Petrarch turns discovery of new vista -- Mont Ventoux -- into conversion narrative. Seeks new knowledge, and then issues retraction from quest. Balances between epochs.

Saturday, June 7, 2008

Hans Blumenberg, The Legitimacy of the Modern Age: Part III, Chapter 5, "Curiosity is Enrolled in the Catalog of the Vices"

Augustine's turning away from Manichaean Gnosticism depends on philosophical critique of Gnosticism's astronomical doctrines, but Augustine does not want to validate philosophy per se. Sees its predictive successes (e.g., in astronomy) as its core danger, because it leads man to think that this knowledge is derived from himself rather than conditioned on man's origin in God. Curiositas as pursuit of knowledge which does not reflect on the conditions of its own possibility.

Augustinean distinction of use and enjoyment of the world: use of the world and objects in it for the end of salvation is permissible, but enjoyment is dangerous. Enjoyment should be directed toward God alone. Curiositas takes man's cognitive abilities themselves as an object of enjoyment. This is facilitated by a world in which the objects of knowledge are in fact at least in part remote or hidden from man, so that the process of knowing them comes with a greater feeling of accomplishment. In the extreme case, even God is viewed as an object of knowledge, and is thus used for enjoyment of man's cognitive capabilities.

For Augustine, remote or obscure things which cannot be of use and cannot increase man's self-knowledge are not a proper object of attention. Man's cognitive drive, which leads to interest in such things, is part of his fallen nature.

Memoria is antithesis of curiositas for Augustine. Follows pattern of Gnosticism here: curiositas is forgetting oneself and losing oneself in the world, memoria is true knowing in the sense of recollecting one's origin.

Curiositas as a 'waste of time' -- an implicit denial of man's finitude, as if an individual had time to come to know everything.

Miracles create a predicament for Augustine. Ancient presupposition is for an orderly cosmos; miracles violate this. On one hand, Augustine contests this by simply expanding concept of cosmos -- there is order to nature that we do not see enough to be familiar with; if we grasped this order then miracles would be understood correctly as natural events. But in implying a deeper order, Augustine risks inciting curiositas in pursuit of it and also suggesting that God can be limited by it. So Augustine goes beyond this, claims that miracles are consistent with God's ability to take arbitrary and unpredictable action. Decisive for development of medieval theology and thus modern thought.

Sunday, June 1, 2008

Hans Blumenberg, The Legitimacy of the Modern Age: Part 3, Chapter 4, "Preparations for a Conversion and Models for the Verdict of the 'Trial'"

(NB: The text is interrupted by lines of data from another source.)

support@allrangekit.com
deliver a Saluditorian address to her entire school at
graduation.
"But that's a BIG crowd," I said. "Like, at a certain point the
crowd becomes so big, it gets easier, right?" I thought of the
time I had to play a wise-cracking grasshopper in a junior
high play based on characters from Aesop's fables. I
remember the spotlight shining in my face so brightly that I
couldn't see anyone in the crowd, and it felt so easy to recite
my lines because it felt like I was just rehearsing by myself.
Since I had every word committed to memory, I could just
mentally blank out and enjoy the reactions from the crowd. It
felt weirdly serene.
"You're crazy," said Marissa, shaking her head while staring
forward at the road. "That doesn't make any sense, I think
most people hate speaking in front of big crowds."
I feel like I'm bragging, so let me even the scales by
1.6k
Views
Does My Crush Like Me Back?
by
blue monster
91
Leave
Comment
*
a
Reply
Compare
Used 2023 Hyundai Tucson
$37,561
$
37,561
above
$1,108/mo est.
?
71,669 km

Cicero introduces a restriction on theoretical activity by balancing it against other needs and duties. Pursuit of knowledge is natural to humans, but it must not be allowed to displace more urgent practical and political matters in the 'economy' of human activity. (This brings it within the things governed by an Aristotelean mean -- there is such a thing as too much).
Portrays life of theory as something that can be largely deferred to an afterlife (which is possible because, contra Plato, it is not seen as a prerequisite of moral and political activity).
Restriction is fundamentally one of time rather than subject matter, though there are aspects of knowledge of the world which Cicero holds to be obscure. Such subjects should be avoided because they tend to become a burdensome care. Further reassurance for this renunciation of some theoretical activity: Cicero distinguishes use of nature from knowledge of it; may have the former even without the latter.

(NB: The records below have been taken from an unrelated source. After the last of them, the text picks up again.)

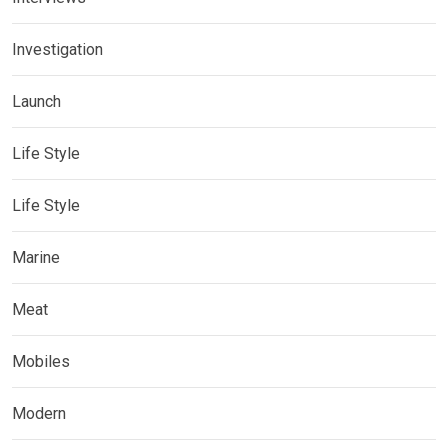
Investigation
Launch
Life Style
Life Style
Marine
Meat
Mobiles
Modern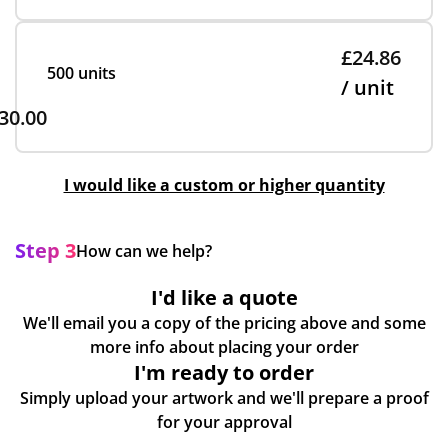
£24.86
500 units
/ unit
30.00
I would like a custom or higher quantity
Step 3
How can we help?
I'd like a quote
We'll email you a copy of the pricing above and some
more info about placing your order
I'm ready to order
Simply upload your artwork and we'll prepare a proof
for your approval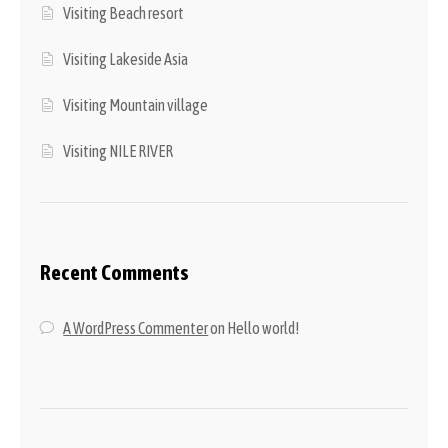
Visiting Beach resort
Visiting Lakeside Asia
Visiting Mountain village
Visiting NILE RIVER
Recent Comments
A WordPress Commenter
on
Hello world!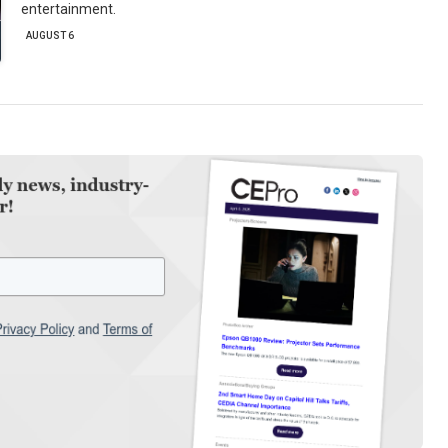
entertainment.
AUGUST 6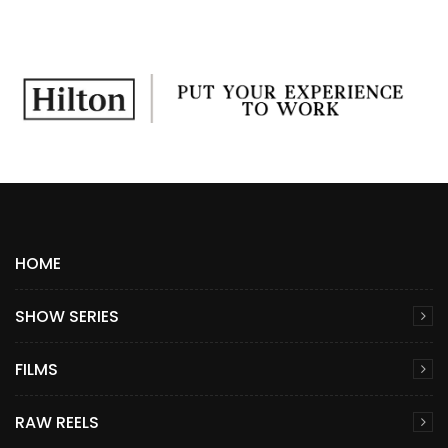
HOME
SHOW SERIES
FILMS
RAW REELS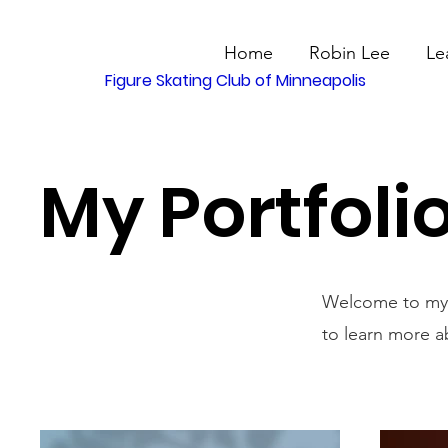
Home
Robin Lee
Le
Figure Skating Club of Minneapolis
My Portfoli
Welcome to my p
to learn more a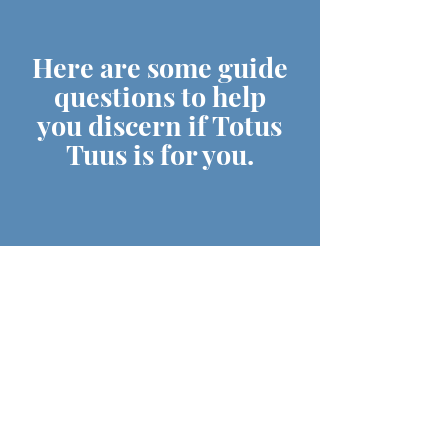
Here are some guide
questions to help
you discern if Totus
Tuus is for you.
DO YOU HAVE A DESIRE
TO GIVE YOURSELF
TOTALLY & RADICALLY
FOR JESUS?
ARE YOU PASSIONATE &
JOYFUL IN SHARING YOUR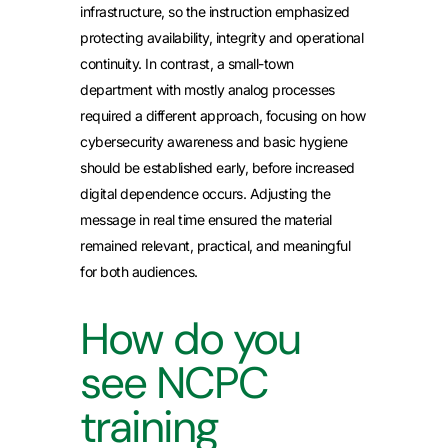
infrastructure, so the instruction emphasized
protecting availability, integrity and operational
continuity. In contrast, a small-town
department with mostly analog processes
required a different approach, focusing on how
cybersecurity awareness and basic hygiene
should be established early, before increased
digital dependence occurs. Adjusting the
message in real time ensured the material
remained relevant, practical, and meaningful
for both audiences.
How do you
see NCPC
training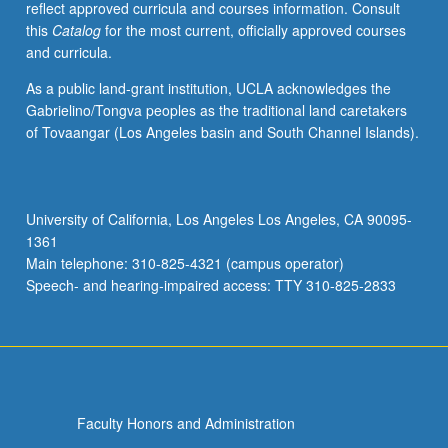
reflect approved curricula and courses information. Consult
applied
this
Catalog
for the most current, officially approved courses
toward
and curricula.
honors
credit
As a public land-grant institution, UCLA acknowledges the
for
Gabrielino/Tongva peoples as the traditional land caretakers
eligible
of Tovaangar (Los Angeles basin and South Channel Islands).
students.
Honors
content
noted
University of California, Los Angeles Los Angeles, CA 90095-
on
1361
transcript.
Main telephone: 310-825-4321 (campus operator)
P/NP
Speech- and hearing-impaired access: TTY 310-825-2833
or
letter…
For
more
content
click
Faculty Honors and Administration
the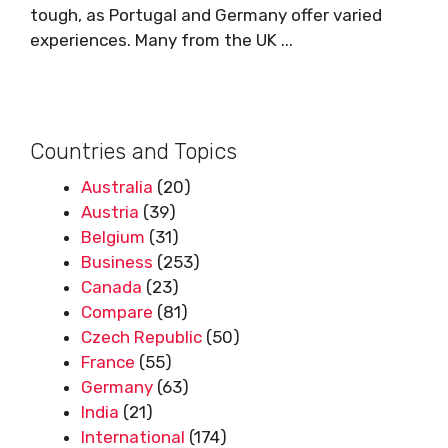
tough, as Portugal and Germany offer varied
experiences. Many from the UK ...
Countries and Topics
Australia
(20)
Austria
(39)
Belgium
(31)
Business
(253)
Canada
(23)
Compare
(81)
Czech Republic
(50)
France
(55)
Germany
(63)
India
(21)
International
(174)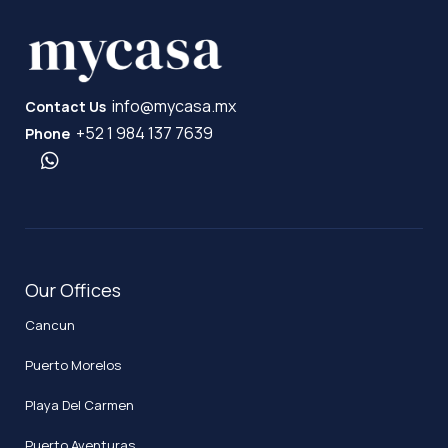
info@mycasa.mx
Contact Us
+52 1 984 137 7639
Phone
Our Offices
Cancun
Puerto Morelos
Playa Del Carmen
Puerto Aventuras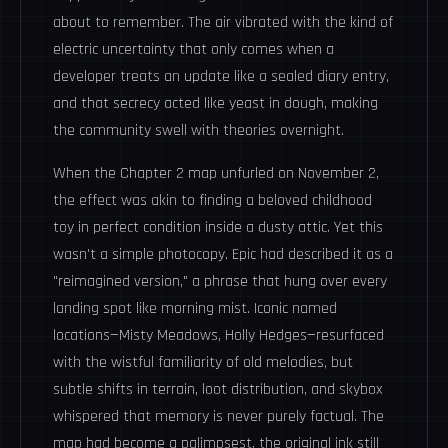
about to remember. The air vibrated with the kind of
electric uncertainty that only comes when a
developer treats an update like a sealed diary entry,
and that secrecy acted like yeast in dough, making
the community swell with theories overnight.
When the Chapter 2 map unfurled on November 2,
the effect was akin to finding a beloved childhood
toy in perfect condition inside a dusty attic. Yet this
wasn't a simple photocopy. Epic had described it as a
"reimagined version," a phrase that hung over every
landing spot like morning mist. Iconic named
locations—Misty Meadows, Holly Hedges—resurfaced
with the wistful familiarity of old melodies, but
subtle shifts in terrain, loot distribution, and skybox
whispered that memory is never purely factual. The
map had become a palimpsest, the original ink still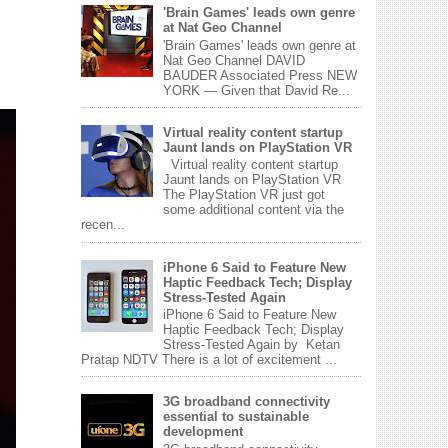
'Brain Games' leads own genre
at Nat Geo Channel
'Brain Games' leads own genre at
Nat Geo Channel DAVID
BAUDER Associated Press NEW
YORK — Given that David Re...
Virtual reality content startup
Jaunt lands on PlayStation VR
Virtual reality content startup
Jaunt lands on PlayStation VR
The PlayStation VR just got
some additional content via the
recen...
iPhone 6 Said to Feature New
Haptic Feedback Tech; Display
Stress-Tested Again
iPhone 6 Said to Feature New
Haptic Feedback Tech; Display
Stress-Tested Again by Ketan
Pratap NDTV There is a lot of excitement ...
3G broadband connectivity
essential to sustainable
development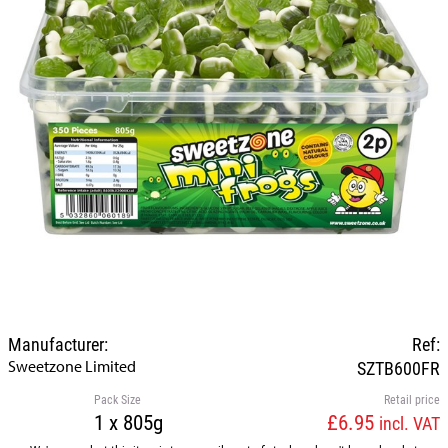
Manufacturer:
Ref:
Sweetzone Limited
SZTB600FR
Pack Size
Retail price
1 x 805g
£6.95
incl. VAT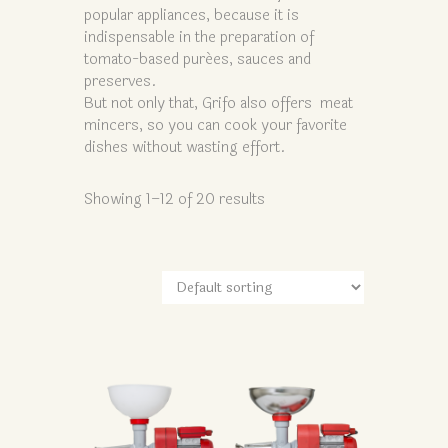
popular appliances, because it is
indispensable in the preparation of
tomato-based purées, sauces and
preserves.
But not only that, Grifo also offers meat
mincers, so you can cook your favorite
dishes without wasting effort.
Showing 1–12 of 20 results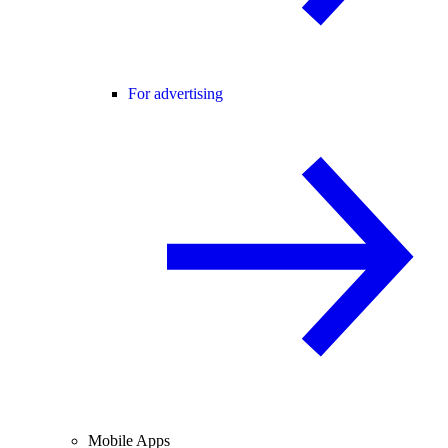
For advertising
Mobile Apps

Image of Odysseus and sirens for Cicero: self-limitation of pursuit of knowledge for sake of duty to country.

Ambrose does not dispute that pursuit of knowledge is most worthy human life, but puts geometry and astronomy off limits for study; holds that these are obscure and would compete with giving absolute priority to seeking salvation

Philo puts attainment of theoretical understanding of the cosmos at the end of a sequence of stages: attempt to know world directly, self-knowledge, knowledge of God, knowledge of world through God
abjures direct approach to knowing the cosmos -- believes it is futile
epistemological principle -- identity of truth and making (verum and factum); God made the world, so true knowledge must come from him. Objects no longer show themselves (as in earlier Greek thought) they are shown by God - voluntarism. Issue with self-knowledge - presupposes some knowledge of the cosmos in order to distinguish one's own nature.

curiositas and memoria in Neoplatonic thought
curiositas - world soul dispersing (and losing) itself in particularity
memoria - world soul recollecting its origin and returning to itself
For Neoplatonism, knowledge of world cannot be an attitude of detachment and repose -- it involves and ensnares the soul in the world.
Gnosticism and Neoplatonism both see salvation as essentially about knowledge, recollection. Knowledge of origin of the world becomes central to theology.

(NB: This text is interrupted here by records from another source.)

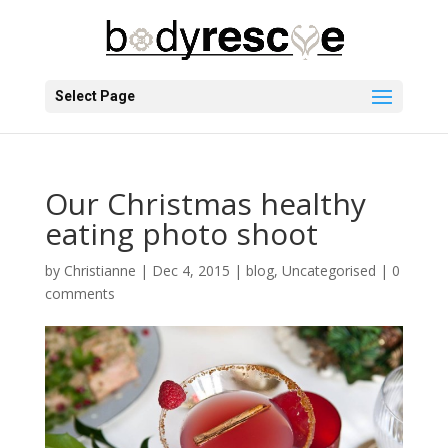
Select Page
Our Christmas healthy
eating photo shoot
by
Christianne
|
Dec 4, 2015
|
blog
,
Uncategorised
|
0
comments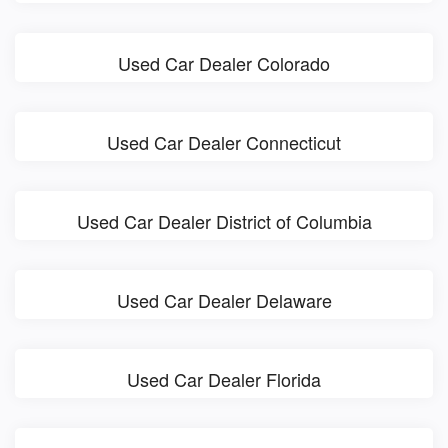
Used Car Dealer Colorado
Used Car Dealer Connecticut
Used Car Dealer District of Columbia
Used Car Dealer Delaware
Used Car Dealer Florida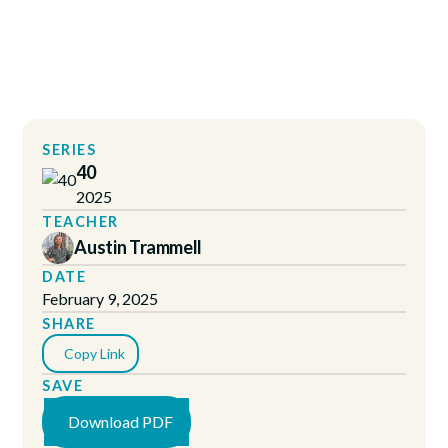
SERIES
40
2025
TEACHER
Austin Trammell
DATE
February 9, 2025
SHARE
Copy Link
SAVE
Download PDF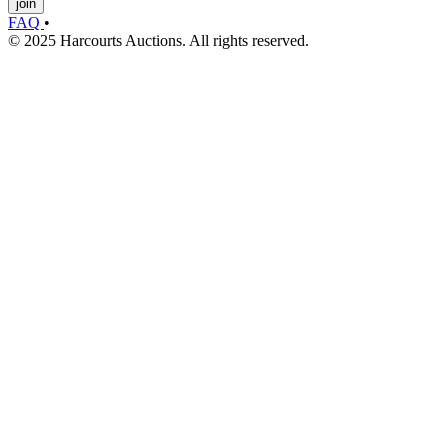
join
FAQ
•
© 2025 Harcourts Auctions. All rights reserved.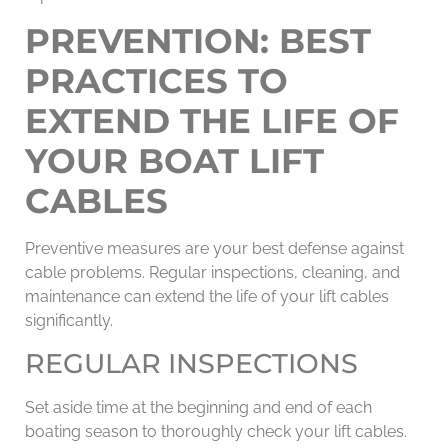
PREVENTION: BEST
PRACTICES TO
EXTEND THE LIFE OF
YOUR BOAT LIFT
CABLES
Preventive measures are your best defense against
cable problems. Regular inspections, cleaning, and
maintenance can extend the life of your lift cables
significantly.
REGULAR INSPECTIONS
Set aside time at the beginning and end of each
boating season to thoroughly check your lift cables.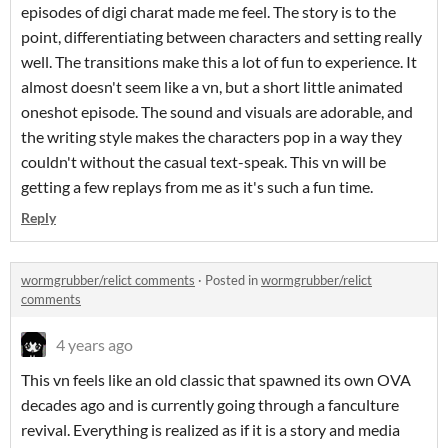
episodes of digi charat made me feel. The story is to the
point, differentiating between characters and setting really
well. The transitions make this a lot of fun to experience. It
almost doesn't seem like a vn, but a short little animated
oneshot episode. The sound and visuals are adorable, and
the writing style makes the characters pop in a way they
couldn't without the casual text-speak. This vn will be
getting a few replays from me as it's such a fun time.
Reply
wormgrubber/relict comments
·
Posted in
wormgrubber/relict
comments
4 years ago
This vn feels like an old classic that spawned its own OVA
decades ago and is currently going through a fanculture
revival. Everything is realized as if it is a story and media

Both Neoplatonism and Gnosticism view copies as having the same reality as originals - ontological indifference - so opens possibility of knowledge (and the world) being infinite .
Christian critics of Gnosticism focus on futility of seeking knowledge that could be infinite -see its unlimited demands as conflicting with pursuit of faith.

295: "Reference to the great figures of human imagination may in each case be intended only as rhetorical ornament, but the validity and richness of interest of such a figure themselves force the author, who seems ready to involve himself with them only in passing, to come forth unintentionally with his concept of man and man's proper form of existence and play it through in a thought experiment."

Odysseus for Clement of Alexandria - like the Gnostics who do not close their ears to Greek knowledge which can be useful in explaining Christianity

Apuleius portrays curiositas as a trait of a kind of character -- one with an immoderate appetite for knowledge, a kind of intellectual busybody. This is a key step in the development of the view of curiositas as a vice. Correlate of the loss of a world seen as an orderly cosmos. Opens up the idea of experience of unlimited possibilities and variations. In this context, curiosity is directed not at a stable structure of reality, but to the strange and peculiar.

Tertullian portrays himself as an advocate of surrender to simple faith. He condemns intellectual pursuits. Yet he himself takes up extensive and subtle disputes with Gnostics. He depicts himself as drawn into these disputes against his will.

300: "Tertullian exhibits a clear awareness of the fact that the historical process stabilizes the system the system of questions once raised and thus exercises a pressure toward answers, which imposes the 'settling' and reoccupation of systematic positions that have become vacant. Thus it is no longer 'human nature' that unfolds its appetite for knowledge in a catalog of pretensions to knowledge that can be gathered from history; rather it is the factual antecedence of schools of dogma that imposes upon what is new a framework of continuity that is just as unfulfillable as it is demanding of fulfillment. Curiosity is the result of the unresisting reception of the inherited system of 'nonnegotiable' questions."

For Tertullian, only truth derived from God worth pursuing. Simple self-evidence of the soul is opposed to the vanity of presumed immediate knowledge of the world; curiosity is the vice of that vanity. Knowledge attained by other means is not so much impossible as illegitimate.

Lactantius portrays truths of world as hidden by God from man, and accessible only through him. God is the inventor of the world as well as the creator, so there is no independent model that can be known.